"""

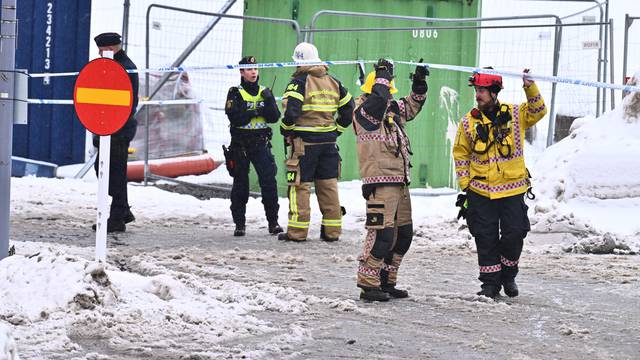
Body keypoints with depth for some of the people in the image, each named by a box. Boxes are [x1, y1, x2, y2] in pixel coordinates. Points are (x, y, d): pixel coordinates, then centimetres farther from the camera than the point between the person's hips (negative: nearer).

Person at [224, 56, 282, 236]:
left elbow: (274, 118, 0)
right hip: (240, 145, -1)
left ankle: (273, 222, -2)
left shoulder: (265, 92, 10)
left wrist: (269, 101, -14)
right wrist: (255, 112, -15)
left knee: (269, 182, -9)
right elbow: (235, 118, -12)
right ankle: (239, 223, 11)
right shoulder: (235, 93, 1)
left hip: (261, 145, 2)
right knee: (240, 184, 4)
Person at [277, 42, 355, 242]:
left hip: (304, 142, -6)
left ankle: (297, 231, -1)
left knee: (300, 186, -1)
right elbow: (349, 108, 15)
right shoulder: (332, 82, 11)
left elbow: (291, 112, -20)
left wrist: (285, 130, -3)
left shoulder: (299, 82, -9)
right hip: (328, 141, 6)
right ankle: (332, 231, 13)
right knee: (328, 185, 11)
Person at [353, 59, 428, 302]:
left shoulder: (391, 110, 17)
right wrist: (383, 75, -15)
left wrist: (419, 84, 17)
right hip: (380, 183, -10)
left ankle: (386, 282, 23)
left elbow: (411, 107, 33)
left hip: (399, 182, 10)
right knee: (382, 233, -14)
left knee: (403, 234, 14)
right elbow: (378, 99, -29)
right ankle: (368, 285, -10)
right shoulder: (364, 112, -10)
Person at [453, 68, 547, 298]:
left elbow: (537, 111, -3)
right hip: (481, 192, 0)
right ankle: (490, 282, 13)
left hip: (513, 190, 0)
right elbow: (461, 154, 7)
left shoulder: (515, 115, -1)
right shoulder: (469, 122, 0)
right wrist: (465, 184, 1)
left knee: (514, 235, 1)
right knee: (486, 238, 2)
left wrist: (530, 88, -19)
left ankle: (508, 275, 24)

"""

**What to do:** Render all of the data above as a Markdown table with the columns "Row" and "Line," giving each non-blank line its own numbered row in order. Leave out the pictures and skip blank lines.

**Exercise result:**
| Row | Line |
|---|---|
| 1 | Body keypoints with depth for some of the people in the image, each named by a box. Boxes are [x1, y1, x2, y2] in pixel coordinates. Points are (x, y, d): pixel coordinates, then centimetres farther from the camera than the point between the person's hips (negative: nearer). |
| 2 | Person at [224, 56, 282, 236]: |
| 3 | left elbow: (274, 118, 0) |
| 4 | right hip: (240, 145, -1) |
| 5 | left ankle: (273, 222, -2) |
| 6 | left shoulder: (265, 92, 10) |
| 7 | left wrist: (269, 101, -14) |
| 8 | right wrist: (255, 112, -15) |
| 9 | left knee: (269, 182, -9) |
| 10 | right elbow: (235, 118, -12) |
| 11 | right ankle: (239, 223, 11) |
| 12 | right shoulder: (235, 93, 1) |
| 13 | left hip: (261, 145, 2) |
| 14 | right knee: (240, 184, 4) |
| 15 | Person at [277, 42, 355, 242]: |
| 16 | left hip: (304, 142, -6) |
| 17 | left ankle: (297, 231, -1) |
| 18 | left knee: (300, 186, -1) |
| 19 | right elbow: (349, 108, 15) |
| 20 | right shoulder: (332, 82, 11) |
| 21 | left elbow: (291, 112, -20) |
| 22 | left wrist: (285, 130, -3) |
| 23 | left shoulder: (299, 82, -9) |
| 24 | right hip: (328, 141, 6) |
| 25 | right ankle: (332, 231, 13) |
| 26 | right knee: (328, 185, 11) |
| 27 | Person at [353, 59, 428, 302]: |
| 28 | left shoulder: (391, 110, 17) |
| 29 | right wrist: (383, 75, -15) |
| 30 | left wrist: (419, 84, 17) |
| 31 | right hip: (380, 183, -10) |
| 32 | left ankle: (386, 282, 23) |
| 33 | left elbow: (411, 107, 33) |
| 34 | left hip: (399, 182, 10) |
| 35 | right knee: (382, 233, -14) |
| 36 | left knee: (403, 234, 14) |
| 37 | right elbow: (378, 99, -29) |
| 38 | right ankle: (368, 285, -10) |
| 39 | right shoulder: (364, 112, -10) |
| 40 | Person at [453, 68, 547, 298]: |
| 41 | left elbow: (537, 111, -3) |
| 42 | right hip: (481, 192, 0) |
| 43 | right ankle: (490, 282, 13) |
| 44 | left hip: (513, 190, 0) |
| 45 | right elbow: (461, 154, 7) |
| 46 | left shoulder: (515, 115, -1) |
| 47 | right shoulder: (469, 122, 0) |
| 48 | right wrist: (465, 184, 1) |
| 49 | left knee: (514, 235, 1) |
| 50 | right knee: (486, 238, 2) |
| 51 | left wrist: (530, 88, -19) |
| 52 | left ankle: (508, 275, 24) |